Liebe Besucherinnen und Besucher,

seit 2006 beantwortete das Bundespresseamt Ihre Fragen auf dieser Plattform im Auftrag der deutschen Bundeskanzlerin. Im Zuge einer Neustrukturierung entwickelt das Bundespresseamt sein originäres Angebot weiter im Sinne eines Bürgerservices mit Dialogmöglichkeiten. Auf dieser Plattform wurden am Montag, den 30. April 2018, die letzten drei Fragen beantwortet. Neue Beiträge und Kommentare werden nicht mehr veröffentlicht.

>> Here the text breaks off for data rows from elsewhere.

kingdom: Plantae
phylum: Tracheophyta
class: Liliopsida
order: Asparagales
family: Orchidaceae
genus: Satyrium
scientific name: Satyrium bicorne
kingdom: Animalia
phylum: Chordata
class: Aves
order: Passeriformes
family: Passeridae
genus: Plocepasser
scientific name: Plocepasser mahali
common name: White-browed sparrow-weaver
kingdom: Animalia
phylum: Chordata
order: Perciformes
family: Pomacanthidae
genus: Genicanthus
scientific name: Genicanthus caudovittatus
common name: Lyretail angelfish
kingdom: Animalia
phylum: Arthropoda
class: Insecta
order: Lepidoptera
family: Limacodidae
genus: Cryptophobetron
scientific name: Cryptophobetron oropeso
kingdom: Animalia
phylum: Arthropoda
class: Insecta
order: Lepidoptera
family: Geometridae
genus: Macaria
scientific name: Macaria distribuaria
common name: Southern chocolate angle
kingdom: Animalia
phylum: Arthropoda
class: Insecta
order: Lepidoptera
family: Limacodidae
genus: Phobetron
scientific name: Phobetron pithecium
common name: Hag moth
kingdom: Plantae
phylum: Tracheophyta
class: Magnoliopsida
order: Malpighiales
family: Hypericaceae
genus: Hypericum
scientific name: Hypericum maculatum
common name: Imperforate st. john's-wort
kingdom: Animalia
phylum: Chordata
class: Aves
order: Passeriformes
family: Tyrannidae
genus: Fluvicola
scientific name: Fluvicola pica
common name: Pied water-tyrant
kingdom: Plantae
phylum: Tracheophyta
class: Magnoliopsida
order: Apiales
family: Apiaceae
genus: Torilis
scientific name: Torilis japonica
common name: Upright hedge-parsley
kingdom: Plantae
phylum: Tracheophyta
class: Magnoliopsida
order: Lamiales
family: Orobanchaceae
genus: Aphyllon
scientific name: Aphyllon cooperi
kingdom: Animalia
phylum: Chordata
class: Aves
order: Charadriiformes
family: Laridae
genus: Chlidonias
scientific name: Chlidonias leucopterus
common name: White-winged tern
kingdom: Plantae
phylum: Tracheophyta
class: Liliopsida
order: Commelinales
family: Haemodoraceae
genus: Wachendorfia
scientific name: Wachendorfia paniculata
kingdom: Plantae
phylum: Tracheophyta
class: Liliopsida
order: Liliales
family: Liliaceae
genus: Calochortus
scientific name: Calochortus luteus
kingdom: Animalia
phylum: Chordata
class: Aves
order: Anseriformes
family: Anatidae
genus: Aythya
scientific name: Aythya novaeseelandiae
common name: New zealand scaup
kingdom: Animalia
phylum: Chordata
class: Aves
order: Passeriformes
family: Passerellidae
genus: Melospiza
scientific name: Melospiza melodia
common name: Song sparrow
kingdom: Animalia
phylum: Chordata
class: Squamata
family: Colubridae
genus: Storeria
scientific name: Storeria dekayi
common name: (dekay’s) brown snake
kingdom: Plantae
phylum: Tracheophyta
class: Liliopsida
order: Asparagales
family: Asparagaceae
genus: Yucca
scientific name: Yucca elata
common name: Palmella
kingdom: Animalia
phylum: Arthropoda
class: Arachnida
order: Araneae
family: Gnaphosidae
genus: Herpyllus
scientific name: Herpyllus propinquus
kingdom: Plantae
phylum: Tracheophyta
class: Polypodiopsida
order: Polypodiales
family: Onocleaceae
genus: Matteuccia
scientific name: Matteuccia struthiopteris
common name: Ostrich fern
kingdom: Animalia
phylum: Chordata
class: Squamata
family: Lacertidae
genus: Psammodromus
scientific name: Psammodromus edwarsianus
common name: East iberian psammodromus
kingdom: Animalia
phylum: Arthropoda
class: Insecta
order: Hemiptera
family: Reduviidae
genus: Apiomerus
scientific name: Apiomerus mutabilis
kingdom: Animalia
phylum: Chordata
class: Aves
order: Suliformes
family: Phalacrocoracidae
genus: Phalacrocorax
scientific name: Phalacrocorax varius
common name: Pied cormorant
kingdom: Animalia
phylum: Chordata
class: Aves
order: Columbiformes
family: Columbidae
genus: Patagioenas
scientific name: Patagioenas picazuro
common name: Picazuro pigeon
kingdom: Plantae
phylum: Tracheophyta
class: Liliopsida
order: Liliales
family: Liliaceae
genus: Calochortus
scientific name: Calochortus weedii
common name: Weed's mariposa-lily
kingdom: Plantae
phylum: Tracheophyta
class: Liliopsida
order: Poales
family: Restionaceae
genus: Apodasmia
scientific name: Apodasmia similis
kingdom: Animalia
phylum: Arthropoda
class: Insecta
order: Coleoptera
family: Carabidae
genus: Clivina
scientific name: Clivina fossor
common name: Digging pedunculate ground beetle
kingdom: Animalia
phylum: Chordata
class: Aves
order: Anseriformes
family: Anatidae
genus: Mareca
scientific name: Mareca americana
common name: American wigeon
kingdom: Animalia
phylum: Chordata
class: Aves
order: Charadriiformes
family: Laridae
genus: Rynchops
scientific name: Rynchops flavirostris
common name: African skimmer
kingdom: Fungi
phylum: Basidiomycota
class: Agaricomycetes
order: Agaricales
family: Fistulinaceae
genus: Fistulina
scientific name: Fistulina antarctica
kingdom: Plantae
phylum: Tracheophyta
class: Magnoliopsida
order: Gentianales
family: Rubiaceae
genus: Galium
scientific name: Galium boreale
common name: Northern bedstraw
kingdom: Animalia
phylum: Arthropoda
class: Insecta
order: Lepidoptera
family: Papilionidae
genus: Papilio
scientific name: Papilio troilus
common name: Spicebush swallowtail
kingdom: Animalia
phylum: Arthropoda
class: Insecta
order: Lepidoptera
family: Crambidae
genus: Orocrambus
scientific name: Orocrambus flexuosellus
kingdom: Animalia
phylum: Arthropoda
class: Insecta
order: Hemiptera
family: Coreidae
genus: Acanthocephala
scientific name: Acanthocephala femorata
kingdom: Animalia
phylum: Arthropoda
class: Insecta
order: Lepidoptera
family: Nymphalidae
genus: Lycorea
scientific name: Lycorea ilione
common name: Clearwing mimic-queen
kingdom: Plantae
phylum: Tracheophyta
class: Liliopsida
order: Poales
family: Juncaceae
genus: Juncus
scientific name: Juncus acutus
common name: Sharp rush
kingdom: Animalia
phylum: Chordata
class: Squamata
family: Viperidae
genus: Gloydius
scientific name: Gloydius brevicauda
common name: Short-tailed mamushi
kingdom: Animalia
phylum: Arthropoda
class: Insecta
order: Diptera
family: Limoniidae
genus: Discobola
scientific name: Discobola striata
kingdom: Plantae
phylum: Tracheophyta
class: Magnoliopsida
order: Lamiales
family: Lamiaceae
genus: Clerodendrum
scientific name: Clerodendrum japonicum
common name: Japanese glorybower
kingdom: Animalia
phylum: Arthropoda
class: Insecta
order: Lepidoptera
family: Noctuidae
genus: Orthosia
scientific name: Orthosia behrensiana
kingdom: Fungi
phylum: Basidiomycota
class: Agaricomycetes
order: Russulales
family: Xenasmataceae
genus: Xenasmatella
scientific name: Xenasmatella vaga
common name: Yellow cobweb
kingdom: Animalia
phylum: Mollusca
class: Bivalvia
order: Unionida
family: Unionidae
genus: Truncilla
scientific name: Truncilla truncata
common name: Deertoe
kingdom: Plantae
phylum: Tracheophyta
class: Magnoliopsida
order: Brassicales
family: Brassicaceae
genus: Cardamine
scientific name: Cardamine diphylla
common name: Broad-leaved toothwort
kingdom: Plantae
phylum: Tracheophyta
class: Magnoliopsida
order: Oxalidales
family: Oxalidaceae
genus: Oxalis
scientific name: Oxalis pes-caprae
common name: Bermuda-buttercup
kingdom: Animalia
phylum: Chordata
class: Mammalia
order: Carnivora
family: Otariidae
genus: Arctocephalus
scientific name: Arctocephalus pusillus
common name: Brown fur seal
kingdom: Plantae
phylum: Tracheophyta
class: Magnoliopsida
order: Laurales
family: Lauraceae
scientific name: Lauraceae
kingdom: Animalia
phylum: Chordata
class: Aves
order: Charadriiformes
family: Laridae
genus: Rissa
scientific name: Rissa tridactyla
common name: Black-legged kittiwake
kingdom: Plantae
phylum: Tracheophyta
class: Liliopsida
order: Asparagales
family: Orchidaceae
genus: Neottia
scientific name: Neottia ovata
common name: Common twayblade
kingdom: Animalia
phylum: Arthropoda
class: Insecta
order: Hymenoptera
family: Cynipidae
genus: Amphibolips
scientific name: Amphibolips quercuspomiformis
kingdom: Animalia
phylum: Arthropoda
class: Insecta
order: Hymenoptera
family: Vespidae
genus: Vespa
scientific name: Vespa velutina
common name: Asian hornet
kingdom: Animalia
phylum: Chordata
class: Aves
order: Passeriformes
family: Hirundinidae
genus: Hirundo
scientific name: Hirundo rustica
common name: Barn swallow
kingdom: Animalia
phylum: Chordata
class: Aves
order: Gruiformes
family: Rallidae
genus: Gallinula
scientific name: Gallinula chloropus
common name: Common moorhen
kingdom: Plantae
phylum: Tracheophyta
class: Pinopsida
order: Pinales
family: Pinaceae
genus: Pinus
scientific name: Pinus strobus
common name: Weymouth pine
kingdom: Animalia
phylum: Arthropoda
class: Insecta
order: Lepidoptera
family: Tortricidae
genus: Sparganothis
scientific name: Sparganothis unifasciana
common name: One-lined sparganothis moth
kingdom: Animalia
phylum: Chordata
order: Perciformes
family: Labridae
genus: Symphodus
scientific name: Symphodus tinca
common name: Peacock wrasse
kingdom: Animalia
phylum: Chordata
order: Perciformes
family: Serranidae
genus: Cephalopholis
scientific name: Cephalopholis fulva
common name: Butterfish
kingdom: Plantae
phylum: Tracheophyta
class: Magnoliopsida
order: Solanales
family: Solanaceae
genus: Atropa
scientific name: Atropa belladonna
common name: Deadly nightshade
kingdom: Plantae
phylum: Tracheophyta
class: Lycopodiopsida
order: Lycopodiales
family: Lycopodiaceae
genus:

Wir danken Ihnen für Ihre rege Teilnahme auf www.direktzurkanzlerin.de.

Ihr Moderationsteam

Beantwortet
Autor Christian Jacob am 05. November 2007
11979 Leser · 4 Kommentare

Umwelt und Tierschutz

Gewaltverherrlichende und bewusst realitätsverzerrende Produktwerbung

Sehr geehrte Frau Merkel,

seit einiger Zeit laufen im TV und Rundfunk Werbespots des Franchise Unternehmens Burgerking. In diesen Werbespots werden glückliche Rinder dargestellt, die in einer harmonischen Umgebung und unter verantwortungsvollen Bedingungen gehalten werden. In einer der Spots werden die "drei hübschen" gefragt, ob sie "zum Essen eingeladen" werden dürften. In einem weiteren Spot gibt ein freundlicher Bauer nach einem Gute-Nach-Gruß einem der Tiere einen Klapps, woraufhin alle drei wie die Dominosteine umfallen. Es findet hier eine Anspielung statt auf den neuen X-tra Long Chili Cheese Whopper mit drei Lagen Rindfleisch.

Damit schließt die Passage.